Dünyanın en önemli korozyon kazası Hindistan’ın Bhopal kentinde 2-3 Aralık 1984 gecesi UNION CARBIDE firmasının Haşere ilacı üretim tesisindeki patlama olarak gerçekleşti. 1984’den bu yana resmi ölü rakamı 3 bin civarında açıklanırken, gayri resmi kaynaklara göre 20 binin üzerinde can kaybı oldu. Etkilenen yaralı sayısı ise 120 bin dolaylarında oldu. Patlama sonucu ortama yayılan zehirli Metil İzosiyanat (MIC) gazı zehirlenmesiyle. Suyun MIC deposuna kaçması ile oluşan ısı yükselmesi gazın ortama karışmasına neden oldu ve bu vahim sonuçları doğurdu. Zehirli gaz 2 saat 15 dakika boyunca ortama karışmıştı.
Korozyon Nedenleri
Çok özetle “Yanlış tasarruf politikası ve kararları” diyebiliriz. Yanlış malzeme kullanımı, Kalite ve emniyet cihazlarından tasarruf, Manuel ve yedeksiz emniyet cihazlar, Yetersiz kontrol cihazları, Gereksiz tasarım değişikliği, Tek bir ıslak gaz temizleme bacası, Ara MIC depolama tankı, Tek gaz yakma kulesi, Kötü bakım, Kötü yönetim, Eksik eğitim.
Korozyon bir malzemenin, genelde metal veya alaşımın içinde bulunduğu ortamda tepkimeye girerek bozunması ve tasarım amacına cevap veremez hale gelmesine verilen addır. Bozunma, malzemenin fiziksel, kimyasal, mekanik veya elektriksel özelliğinde değişim olarak ortaya çıkar. Korozyon hem "Bozunma" olayına hem de bunun sonucu uğranılan zarara verilen addır.
Korozyon malzeme yüzeyinde enerjinin yüksek olduğu bölgelerden düşük olduğu bölgelere hareketi sonucunda oluşur. Korozyon deprem, fırtına gibi tabi bir olaydır.
Korozyon Neden Önemlidir?
Başta insan olmak üzere tüm canlılar ve bitkiler için hayati tehlike yaratır. Tahrip ettiği metali yerine koymak için tabiat daha fazla zarara uğratılır. Çok büyük maddi kayıplara sebep olur. Malzeme, sermaye, emek, enerji ve bilgi kaybı oluşturur.
Korozyon Nerelerde Meydana Gelir?
Korozyon metalin bulunduğu her ortamda ve yerde "Metal-Ortam” tepkimesi sonucu oluşur.
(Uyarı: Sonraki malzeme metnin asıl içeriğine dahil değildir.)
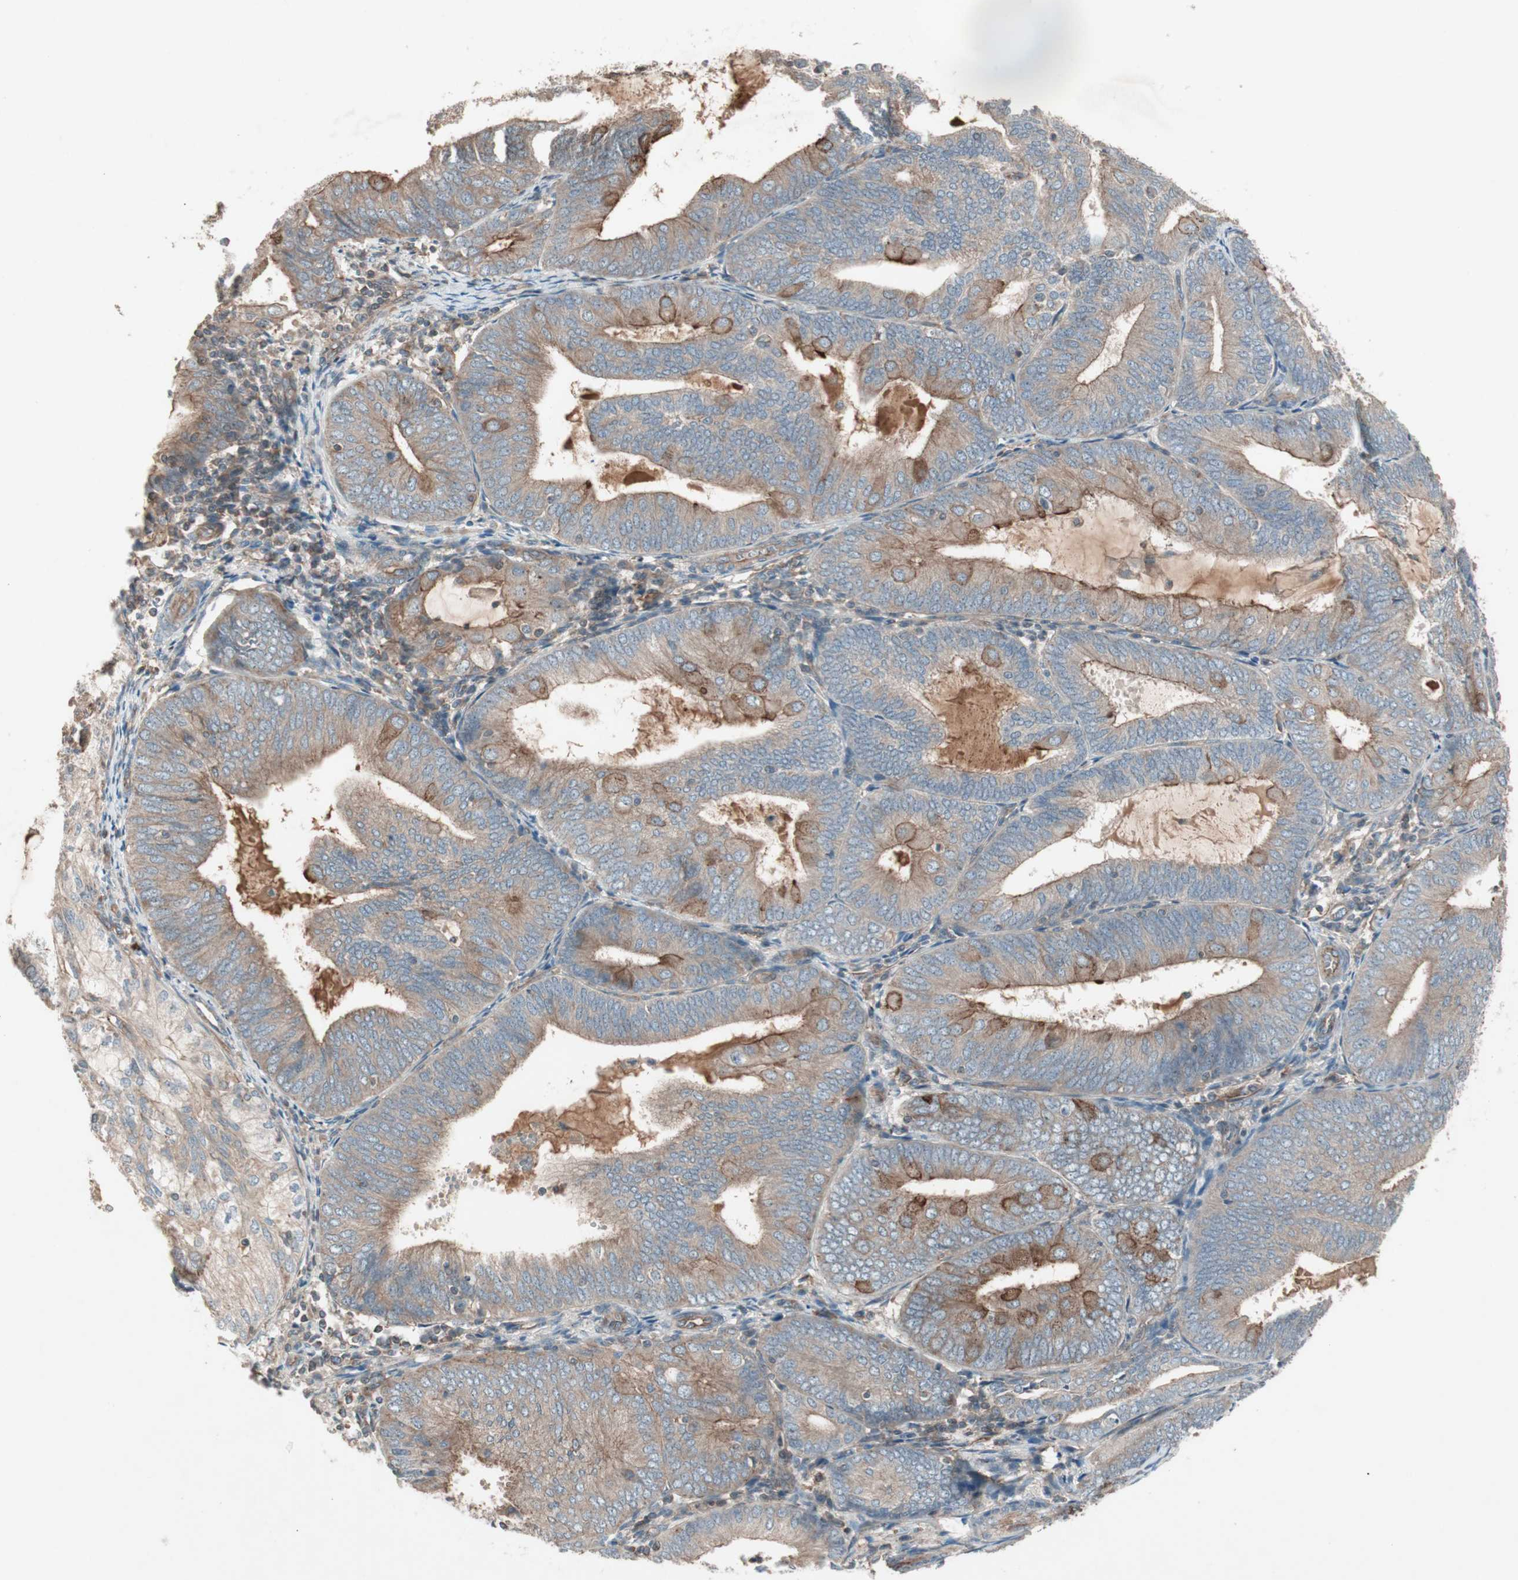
{"staining": {"intensity": "moderate", "quantity": "25%-75%", "location": "cytoplasmic/membranous"}, "tissue": "endometrial cancer", "cell_type": "Tumor cells", "image_type": "cancer", "snomed": [{"axis": "morphology", "description": "Adenocarcinoma, NOS"}, {"axis": "topography", "description": "Endometrium"}], "caption": "The micrograph exhibits a brown stain indicating the presence of a protein in the cytoplasmic/membranous of tumor cells in adenocarcinoma (endometrial).", "gene": "TFPI", "patient": {"sex": "female", "age": 81}}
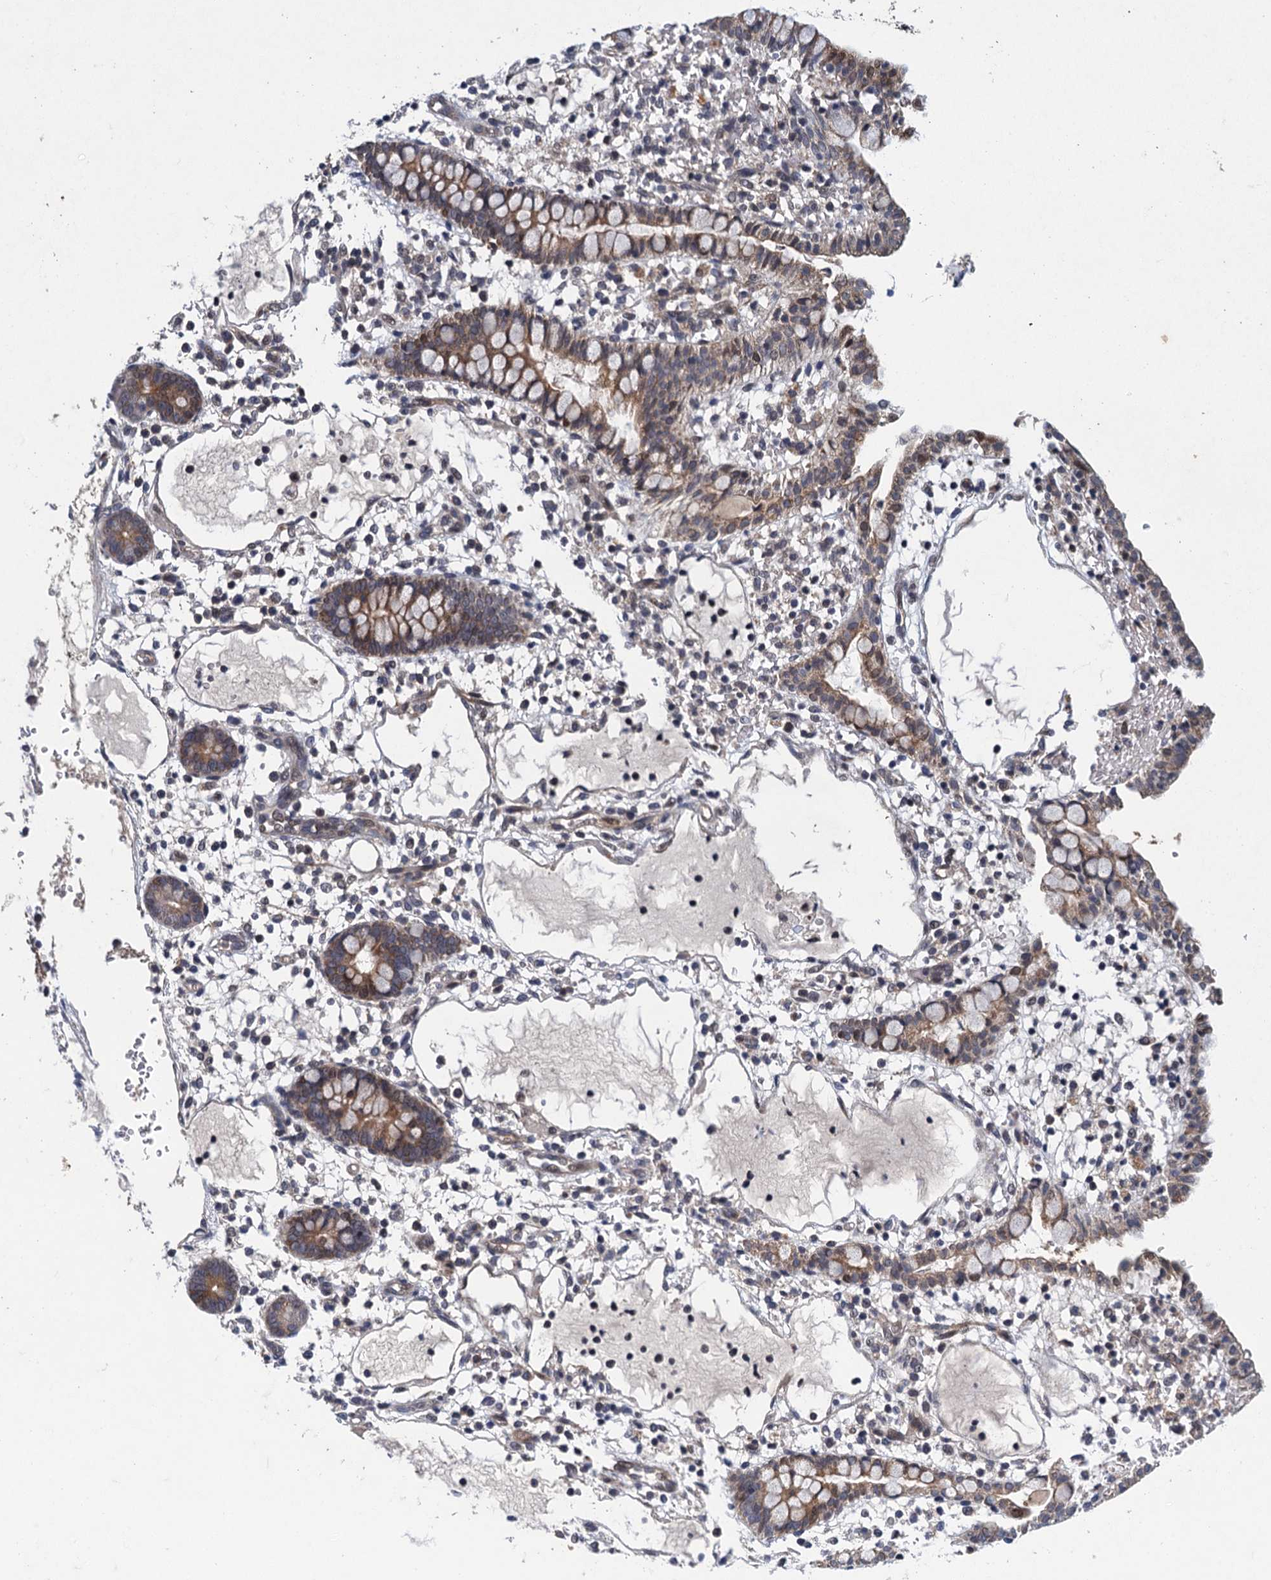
{"staining": {"intensity": "moderate", "quantity": ">75%", "location": "cytoplasmic/membranous"}, "tissue": "small intestine", "cell_type": "Glandular cells", "image_type": "normal", "snomed": [{"axis": "morphology", "description": "Normal tissue, NOS"}, {"axis": "morphology", "description": "Developmental malformation"}, {"axis": "topography", "description": "Small intestine"}], "caption": "Human small intestine stained with a brown dye exhibits moderate cytoplasmic/membranous positive expression in about >75% of glandular cells.", "gene": "MDM1", "patient": {"sex": "male"}}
Nerede? Suda, toprakta, hava ile temasdaki yüzeylerde, beton içindeki donatılarda, canlıların vücüdunda, yüksek sıcaklıkta, kimyasal çözeltilerde, ergimiş metallerde, kaçak akım etkisi ile bakteri etkisi ile.
Nerelerde diye bakarsak, atom santrallerinde, tüm taşıma araçlarında, tüm fabrikalarda, tüm yaplarda, köprülerde, limanlarda, hava alanlarında, tüm boru ve boru hatlarında ve hatta canlıların vücutlarındaki metallerde…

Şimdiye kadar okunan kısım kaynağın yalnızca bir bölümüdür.